--- WORK TASK 1 ---
In the records, rewrite everything from their start down through the line containing "Yes, it is in front of point (236, 253).", changing "screenshot" to "screen capture" and leaving all else the same. Omit the pictures.

--- EXTRACT PROVIDED ---
************

1

A friend of mine posted this problem on Facebook the other day, and for the life of me I can't figure it out. He's writing a client and server using the cubesat protocol. For some reason when he casts the data member of the protocol struct to a pointer, his data appears to be mangled.

Client code snippet:

uint32_t data[3] = { 1234U, 5678U, 9101U };
memcpy(packet->data32, data, sizeof(data));
packet->length = sizeof(data);
csp_send(connection, packet, 1000);

Server code snippet:

uint32_t *data = (uint32_t *)(packet->data32);
printf("Packet received on %i: %u\r\n", PORT, data[0]);
printf("Packet received on %i: %u\r\n", PORT, data[1]);
printf("Packet received on %i: %u\r\n", PORT, data[2]);
printf("Packet received on %i: %u, %u, %u\r\n", PORT, data[0], data[1], data[2]);

Output this code produces:

Packet received on 15: 2182284498
Packet received on 15: 5678
Packet received on 15: 9101
Packet received on 15: 80904723, 372113408, 596443136

Output a casual reader of this code would expect:

Packet received on 15: 1234
Packet received on 15: 5678
Packet received on 15: 9101
Packet received on 15: 1234, 5678, 9101

After some fiddling he's told me that he gets the correct output if he doesn't cast the data32 member of the struct to a uint32_t*.

From my own research, packet is of type csp_packet_t, which is defined as:

typedef struct __attribute__((__packed__)) {
        uint8_t padding[CSP_PADDING_BYTES];     // Interface dependent padding
        uint16_t length;                        // Length field must be just before CSP ID
        csp_id_t id;                            // CSP id must be just before data
        union {
                uint8_t data[0];                // This just points to the rest of the buffer, without a size indication.
                uint16_t data16[0];             // The data 16 and 32 types makes it easy to reference an integer (properly aligned)
                uint32_t data32[0];             // - without the compiler warning about strict aliasing rules.
        };
} csp_packet_t;

The full header file is here.

This is GNU C, so zero-length arrays are allowed.

I do not know the word size or endianness of the architecture on either side.

So, simply put - what's going on here? Why does the cast matter?

************

--- WORK TASK 2 ---
Repeat word for word everything in the post on the cubesat packet cast from "Output a casual" down to "to a uint32_t*.".

--- DATA TO USE ---
************

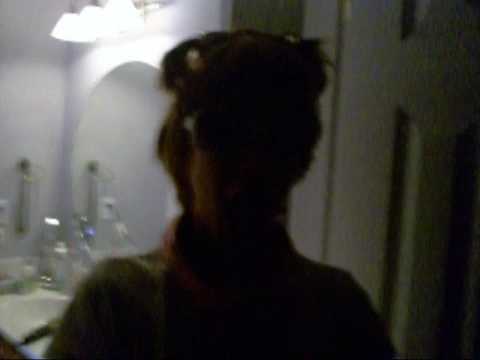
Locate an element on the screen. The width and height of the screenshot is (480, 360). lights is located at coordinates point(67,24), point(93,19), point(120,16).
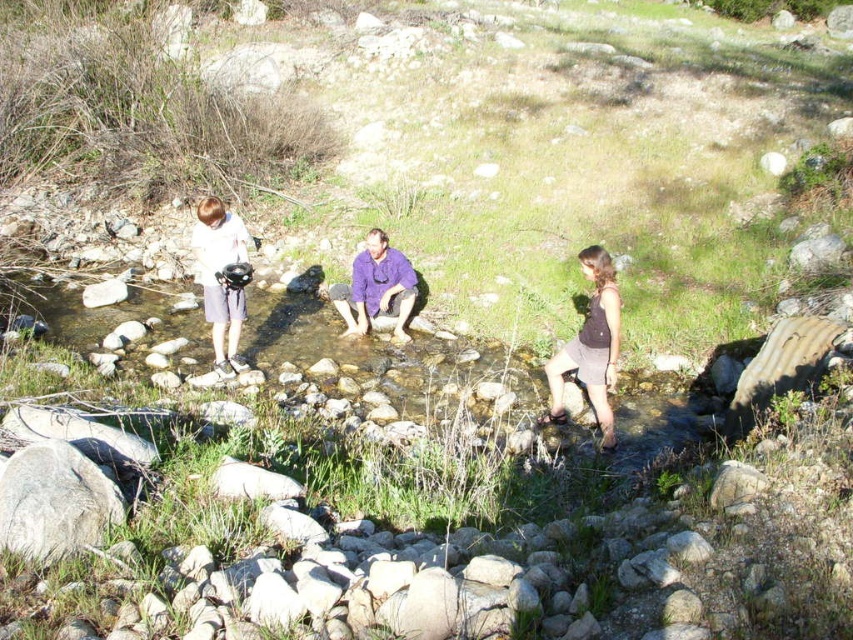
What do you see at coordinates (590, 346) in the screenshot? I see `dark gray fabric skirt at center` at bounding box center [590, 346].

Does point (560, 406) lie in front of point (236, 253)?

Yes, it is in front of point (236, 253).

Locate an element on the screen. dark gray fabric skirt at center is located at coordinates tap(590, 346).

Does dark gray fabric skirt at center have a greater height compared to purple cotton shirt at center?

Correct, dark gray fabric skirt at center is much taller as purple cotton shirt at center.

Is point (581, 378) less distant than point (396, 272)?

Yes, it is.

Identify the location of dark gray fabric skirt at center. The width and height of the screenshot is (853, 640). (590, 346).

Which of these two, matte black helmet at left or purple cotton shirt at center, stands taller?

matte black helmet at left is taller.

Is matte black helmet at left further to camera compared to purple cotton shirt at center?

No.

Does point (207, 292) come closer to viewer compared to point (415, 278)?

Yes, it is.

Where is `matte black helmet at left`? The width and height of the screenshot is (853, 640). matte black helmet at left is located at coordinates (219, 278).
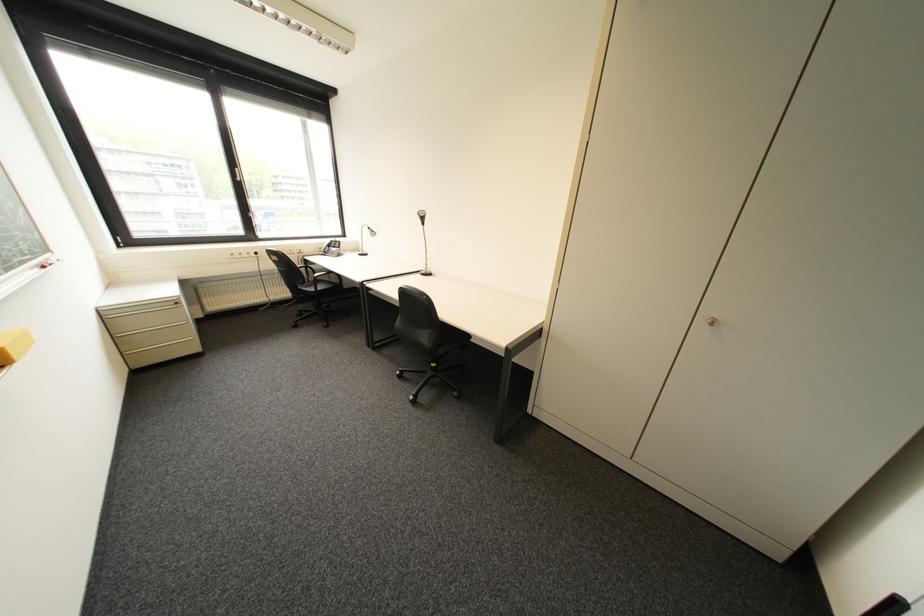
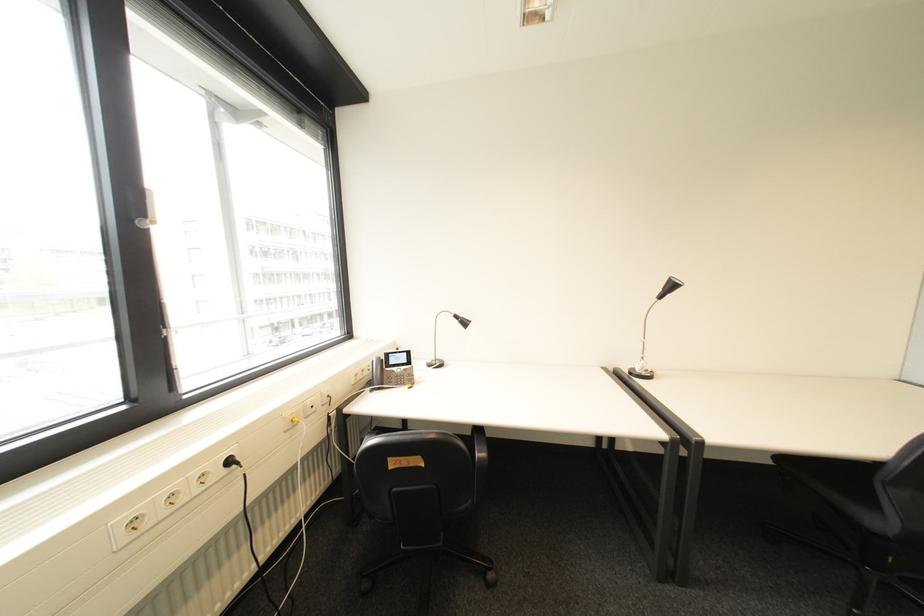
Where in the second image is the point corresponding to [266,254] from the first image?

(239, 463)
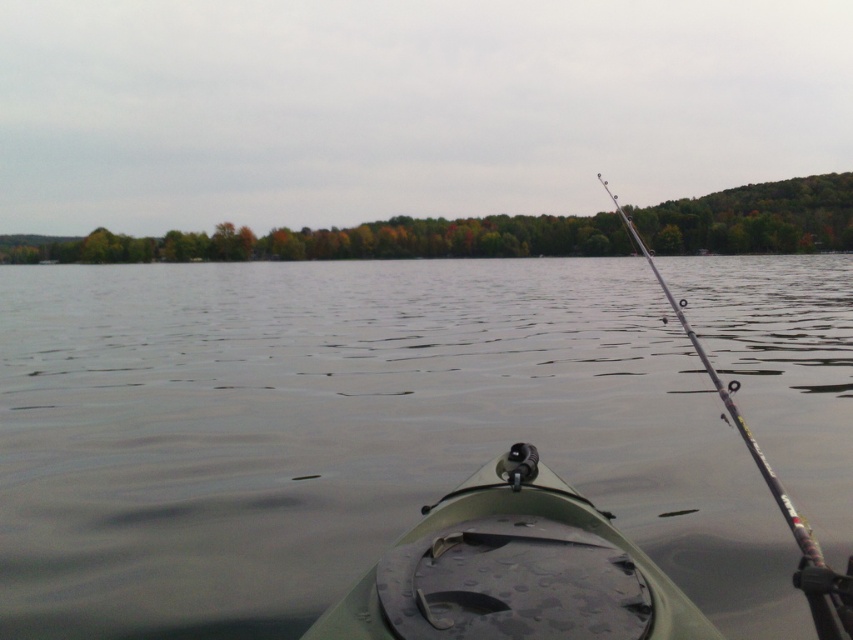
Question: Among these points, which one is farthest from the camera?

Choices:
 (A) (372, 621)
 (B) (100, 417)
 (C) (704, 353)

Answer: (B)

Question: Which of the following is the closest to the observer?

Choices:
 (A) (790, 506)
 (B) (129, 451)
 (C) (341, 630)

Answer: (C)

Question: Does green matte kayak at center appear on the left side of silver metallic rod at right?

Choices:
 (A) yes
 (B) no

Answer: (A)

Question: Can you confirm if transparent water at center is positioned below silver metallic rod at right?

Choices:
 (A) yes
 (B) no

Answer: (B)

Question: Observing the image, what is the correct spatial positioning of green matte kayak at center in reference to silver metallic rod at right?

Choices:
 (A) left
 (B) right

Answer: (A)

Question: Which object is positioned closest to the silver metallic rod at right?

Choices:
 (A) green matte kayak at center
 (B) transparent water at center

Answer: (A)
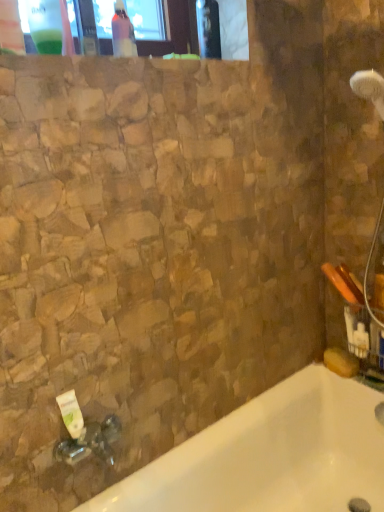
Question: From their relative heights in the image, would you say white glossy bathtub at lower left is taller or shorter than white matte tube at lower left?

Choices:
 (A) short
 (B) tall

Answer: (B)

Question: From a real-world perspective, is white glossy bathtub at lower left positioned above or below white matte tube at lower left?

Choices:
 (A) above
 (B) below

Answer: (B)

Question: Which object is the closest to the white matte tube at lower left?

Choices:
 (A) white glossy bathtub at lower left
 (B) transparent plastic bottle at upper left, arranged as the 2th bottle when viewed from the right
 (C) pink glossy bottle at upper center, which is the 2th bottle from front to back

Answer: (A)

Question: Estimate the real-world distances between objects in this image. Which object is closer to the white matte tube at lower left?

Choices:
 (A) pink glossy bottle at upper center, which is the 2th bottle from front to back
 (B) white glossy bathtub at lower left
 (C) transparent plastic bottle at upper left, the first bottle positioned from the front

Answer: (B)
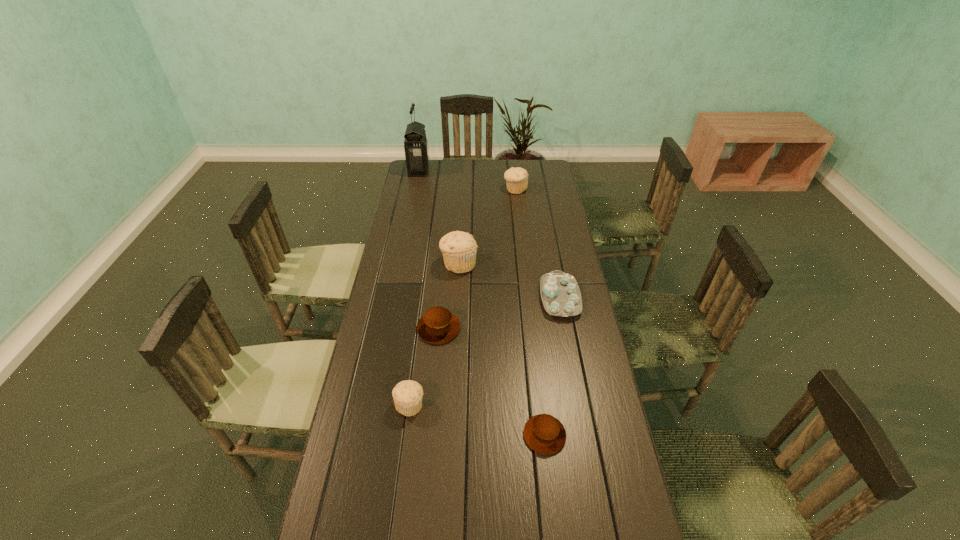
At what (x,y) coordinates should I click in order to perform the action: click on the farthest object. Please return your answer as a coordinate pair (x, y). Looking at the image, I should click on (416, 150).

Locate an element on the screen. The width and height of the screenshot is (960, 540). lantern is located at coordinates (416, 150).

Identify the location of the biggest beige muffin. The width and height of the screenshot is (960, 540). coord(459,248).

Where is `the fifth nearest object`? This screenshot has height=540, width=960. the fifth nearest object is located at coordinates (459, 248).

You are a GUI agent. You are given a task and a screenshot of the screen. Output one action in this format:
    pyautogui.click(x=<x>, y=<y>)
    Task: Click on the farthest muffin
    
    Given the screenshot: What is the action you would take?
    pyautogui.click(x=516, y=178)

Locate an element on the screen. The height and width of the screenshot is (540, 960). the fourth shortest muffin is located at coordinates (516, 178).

************

--- RESULT 1 ---
Locate an element on the screen. The width and height of the screen capture is (480, 360). lights is located at coordinates point(67,24), point(93,19), point(120,16).
What do you see at coordinates (590, 346) in the screen capture? I see `dark gray fabric skirt at center` at bounding box center [590, 346].

Does point (560, 406) lie in front of point (236, 253)?

Yes, it is in front of point (236, 253).

--- RESULT 2 ---
Output a casual reader of this code would expect:

Packet received on 15: 1234
Packet received on 15: 5678
Packet received on 15: 9101
Packet received on 15: 1234, 5678, 9101

After some fiddling he's told me that he gets the correct output if he doesn't cast the data32 member of the struct to a uint32_t*.